The officer’s question involved United States v. Perez, 89 F.4th 247 (1st Cir. 2023). The issue in Perez was whether the warrantless search of a backpack was justified under the search incident to arrest doctrine. The court upheld the search by applying the precedent established in United States v. Eatherton, 519 F.2d 603 (1st Cir. 1975). The decision in Perez put the First Circuit among only a small minority of federal courts nationwide that have upheld searches incident to arrest in similar circumstances. Regardless of whether the Perez court agreed in theory with the majority position, it was required to follow the binding Eatherton case. This is because of the “law of the circuit doctrine.”
Panels and Precedents
In the federal circuit courts of appeals, decisions are most often rendered by panels of three judges. At full capacity, the Ninth Circuit has the most judges (29) and the First Circuit has the least (6). Published decisions of a circuit panel are binding authority on all of the district (trial) courts within that circuit. But a decision of a circuit panel is not binding authority outside of that circuit. A circuit panel decision may be appealed to the full roster of judges in that circuit, called an en banc court. (The exception to this composition of an en banc court is the Ninth Circuit where only 10 randomly selected circuit judges and the chief judge sit en banc). The en banc court can also vote to hear a panel decision that was not appealed by one of the parties. En banc courts may overrule or affirm panel decisions. The holding of an en banc court becomes the controlling law on that particular issue (and the panel decision is vacated).
The law of the circuit doctrine says that a decision by a circuit panel is not only binding authority on all district courts within that circuit, it is also binding on all future panels in that circuit (this is called “horizontal stare decisis”). Only two courts can overrule a circuit panel: an en banc court in that circuit or the Supreme Court of the United States. Notably, a subsequent circuit panel generally cannot overrule a prior circuit panel.
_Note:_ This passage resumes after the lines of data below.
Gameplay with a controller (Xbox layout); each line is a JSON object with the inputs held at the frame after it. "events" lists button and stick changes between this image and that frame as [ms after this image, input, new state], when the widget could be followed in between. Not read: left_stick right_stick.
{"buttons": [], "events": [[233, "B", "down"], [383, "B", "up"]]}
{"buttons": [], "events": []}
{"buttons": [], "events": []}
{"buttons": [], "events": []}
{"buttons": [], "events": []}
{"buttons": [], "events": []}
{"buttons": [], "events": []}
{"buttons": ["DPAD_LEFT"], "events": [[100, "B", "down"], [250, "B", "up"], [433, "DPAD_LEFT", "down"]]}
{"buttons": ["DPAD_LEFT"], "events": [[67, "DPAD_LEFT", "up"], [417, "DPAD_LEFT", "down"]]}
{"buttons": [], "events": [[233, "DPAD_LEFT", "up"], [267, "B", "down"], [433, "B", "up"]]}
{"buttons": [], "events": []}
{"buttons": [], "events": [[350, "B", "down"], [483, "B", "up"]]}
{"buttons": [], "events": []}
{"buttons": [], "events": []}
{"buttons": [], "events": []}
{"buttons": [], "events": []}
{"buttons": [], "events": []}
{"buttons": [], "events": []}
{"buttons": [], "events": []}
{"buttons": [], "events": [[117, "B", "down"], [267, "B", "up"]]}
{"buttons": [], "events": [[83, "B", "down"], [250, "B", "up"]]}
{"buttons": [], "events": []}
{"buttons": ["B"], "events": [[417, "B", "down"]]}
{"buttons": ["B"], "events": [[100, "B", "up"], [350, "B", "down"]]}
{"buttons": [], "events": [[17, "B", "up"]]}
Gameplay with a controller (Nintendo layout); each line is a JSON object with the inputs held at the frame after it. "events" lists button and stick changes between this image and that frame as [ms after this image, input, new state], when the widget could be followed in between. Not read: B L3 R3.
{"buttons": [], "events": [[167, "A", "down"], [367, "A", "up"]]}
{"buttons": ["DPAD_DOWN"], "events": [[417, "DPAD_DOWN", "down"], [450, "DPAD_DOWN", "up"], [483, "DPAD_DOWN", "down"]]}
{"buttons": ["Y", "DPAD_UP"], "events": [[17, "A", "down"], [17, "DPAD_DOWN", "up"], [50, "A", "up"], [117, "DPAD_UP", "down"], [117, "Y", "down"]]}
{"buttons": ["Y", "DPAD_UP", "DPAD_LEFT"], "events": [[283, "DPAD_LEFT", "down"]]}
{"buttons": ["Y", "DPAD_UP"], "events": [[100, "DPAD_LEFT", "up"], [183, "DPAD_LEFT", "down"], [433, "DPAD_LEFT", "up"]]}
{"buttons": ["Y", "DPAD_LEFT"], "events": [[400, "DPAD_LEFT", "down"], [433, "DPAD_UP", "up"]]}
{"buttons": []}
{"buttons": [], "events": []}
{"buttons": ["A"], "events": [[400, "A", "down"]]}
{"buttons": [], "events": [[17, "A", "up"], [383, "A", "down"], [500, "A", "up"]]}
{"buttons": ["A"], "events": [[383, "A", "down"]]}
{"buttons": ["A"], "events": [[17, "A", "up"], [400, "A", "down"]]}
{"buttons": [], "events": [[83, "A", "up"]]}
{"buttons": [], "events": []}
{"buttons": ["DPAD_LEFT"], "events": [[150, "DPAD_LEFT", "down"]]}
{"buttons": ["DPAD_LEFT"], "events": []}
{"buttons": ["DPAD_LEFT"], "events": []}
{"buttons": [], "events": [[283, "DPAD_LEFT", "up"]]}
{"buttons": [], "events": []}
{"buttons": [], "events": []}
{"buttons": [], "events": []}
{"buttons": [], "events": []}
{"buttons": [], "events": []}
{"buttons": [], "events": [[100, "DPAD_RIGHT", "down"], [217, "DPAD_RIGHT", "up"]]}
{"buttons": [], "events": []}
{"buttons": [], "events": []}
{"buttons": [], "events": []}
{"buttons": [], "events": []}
SCOTUS and the Shading of Circuit Precedent
Here’s where it gets interesting: What if a subsequent Supreme Court decision doesn’t outright overrule an existing circuit panel decision but instead casts doubt on that panel decision’s continued viability? For example, the Supreme Court case Arizona v. Gant, 556 U.S. 332 (2009), has called into question prior lower court caselaw regarding the scope of the search incident to arrest doctrine. This was the issue confronted by the First Circuit in Perez (Perez was a panel decision). The Perez panel, in light of the law of the circuit doctrine, was potentially bound by the Eatherton case (also a panel decision). But Gant could be read as undermining the rationale, and therefore possibly
the holding, in Eatherton. Is the Perez panel still bound by the Eatherton decision in light of Gant? The Perez panel said “yes.” The law of the circuit doctrine generally only allows an en banc court to overrule prior panel precedent when a subsequent Supreme Court decision calls into question (but does not explicitly overrule) existing circuit precedent. (I say “generally” because there are slightly differing rules among the circuits that do allow a panel to overrule existing circuit precedent in light of developments in the Supreme Court caselaw but they are very infrequently invoked.)
The en banc First Circuit declined to review the panel’s decision in Perez. This means that Eatherton, regardless of it’s potential weakening by Gant, remains controlling precedent in the First Circuit. Interestingly, in the written order denying en banc review, the court practically begged the Supreme Court to take a similar case to make clear Gant’s effect on the scope of the search incident to arrest doctrine given the disparate treatment of the issue in the lower courts. The defendant in Perez did indeed request that the Supreme Court take his case but the Court declined his request earlier in 2025.